──────── INPUT FOR THIS TASK ────────

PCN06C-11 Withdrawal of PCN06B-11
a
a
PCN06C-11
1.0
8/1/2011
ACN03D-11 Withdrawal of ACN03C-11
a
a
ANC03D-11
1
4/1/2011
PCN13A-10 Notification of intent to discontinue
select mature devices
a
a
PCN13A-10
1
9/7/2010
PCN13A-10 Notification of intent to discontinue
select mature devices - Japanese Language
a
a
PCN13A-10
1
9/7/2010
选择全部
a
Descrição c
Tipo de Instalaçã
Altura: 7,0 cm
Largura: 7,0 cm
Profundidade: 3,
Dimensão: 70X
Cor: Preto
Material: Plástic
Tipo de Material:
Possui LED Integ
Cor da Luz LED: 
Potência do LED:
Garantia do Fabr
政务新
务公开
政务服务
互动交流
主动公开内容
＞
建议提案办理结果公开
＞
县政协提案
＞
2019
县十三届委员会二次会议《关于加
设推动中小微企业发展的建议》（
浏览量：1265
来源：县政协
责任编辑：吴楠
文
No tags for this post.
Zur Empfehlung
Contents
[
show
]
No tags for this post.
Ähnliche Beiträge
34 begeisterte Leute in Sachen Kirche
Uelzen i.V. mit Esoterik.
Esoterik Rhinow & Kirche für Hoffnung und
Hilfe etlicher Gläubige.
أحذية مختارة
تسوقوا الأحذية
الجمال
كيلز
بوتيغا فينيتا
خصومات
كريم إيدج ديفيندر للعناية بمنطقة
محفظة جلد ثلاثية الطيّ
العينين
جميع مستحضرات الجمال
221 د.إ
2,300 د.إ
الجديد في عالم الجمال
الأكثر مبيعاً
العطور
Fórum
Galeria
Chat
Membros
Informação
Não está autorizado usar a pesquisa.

────────

**INSTRUCTIONS FOR THE TASK**
For this exercise, output the records in full, exactly.

**SOLUTION**
PCN06C-11 Withdrawal of PCN06B-11
a
a
PCN06C-11
1.0
8/1/2011
ACN03D-11 Withdrawal of ACN03C-11
a
a
ANC03D-11
1
4/1/2011
PCN13A-10 Notification of intent to discontinue
select mature devices
a
a
PCN13A-10
1
9/7/2010
PCN13A-10 Notification of intent to discontinue
select mature devices - Japanese Language
a
a
PCN13A-10
1
9/7/2010
选择全部
a
Descrição c
Tipo de Instalaçã
Altura: 7,0 cm
Largura: 7,0 cm
Profundidade: 3,
Dimensão: 70X
Cor: Preto
Material: Plástic
Tipo de Material:
Possui LED Integ
Cor da Luz LED: 
Potência do LED:
Garantia do Fabr
政务新
务公开
政务服务
互动交流
主动公开内容
＞
建议提案办理结果公开
＞
县政协提案
＞
2019
县十三届委员会二次会议《关于加
设推动中小微企业发展的建议》（
浏览量：1265
来源：县政协
责任编辑：吴楠
文
No tags for this post.
Zur Empfehlung
Contents
[
show
]
No tags for this post.
Ähnliche Beiträge
34 begeisterte Leute in Sachen Kirche
Uelzen i.V. mit Esoterik.
Esoterik Rhinow & Kirche für Hoffnung und
Hilfe etlicher Gläubige.
أحذية مختارة
تسوقوا الأحذية
الجمال
كيلز
بوتيغا فينيتا
خصومات
كريم إيدج ديفيندر للعناية بمنطقة
محفظة جلد ثلاثية الطيّ
العينين
جميع مستحضرات الجمال
221 د.إ
2,300 د.إ
الجديد في عالم الجمال
الأكثر مبيعاً
العطور
Fórum
Galeria
Chat
Membros
Informação
Não está autorizado usar a pesquisa.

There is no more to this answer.